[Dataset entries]

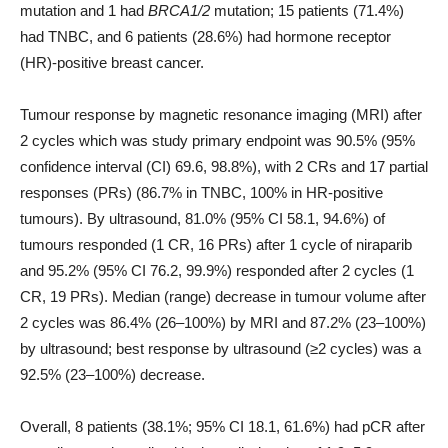
mutation and 1 had
BRCA1/2
mutation; 15 patients (71.4%)
had TNBC, and 6 patients (28.6%) had hormone receptor
(HR)-positive breast cancer.
Tumour response by magnetic resonance imaging (MRI) after
2 cycles which was study primary endpoint was 90.5% (95%
confidence interval (CI) 69.6, 98.8%), with 2 CRs and 17 partial
responses (PRs) (86.7% in TNBC, 100% in HR-positive
tumours). By ultrasound, 81.0% (95% CI 58.1, 94.6%) of
tumours responded (1 CR, 16 PRs) after 1 cycle of niraparib
and 95.2% (95% CI 76.2, 99.9%) responded after 2 cycles (1
CR, 19 PRs). Median (range) decrease in tumour volume after
2 cycles was 86.4% (26–100%) by MRI and 87.2% (23–100%)
by ultrasound; best response by ultrasound (≥2 cycles) was a
92.5% (23–100%) decrease.
Overall, 8 patients (38.1%; 95% CI 18.1, 61.6%) had pCR after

_What you will do_
Your answer should be the lines above, from the line containing "had TNBC, and" up to and including the line containing "tumours responded (1", reproduced exactly and with nothing else.

_Response to the task_
had TNBC, and 6 patients (28.6%) had hormone receptor
(HR)-positive breast cancer.
Tumour response by magnetic resonance imaging (MRI) after
2 cycles which was study primary endpoint was 90.5% (95%
confidence interval (CI) 69.6, 98.8%), with 2 CRs and 17 partial
responses (PRs) (86.7% in TNBC, 100% in HR-positive
tumours). By ultrasound, 81.0% (95% CI 58.1, 94.6%) of
tumours responded (1 CR, 16 PRs) after 1 cycle of niraparib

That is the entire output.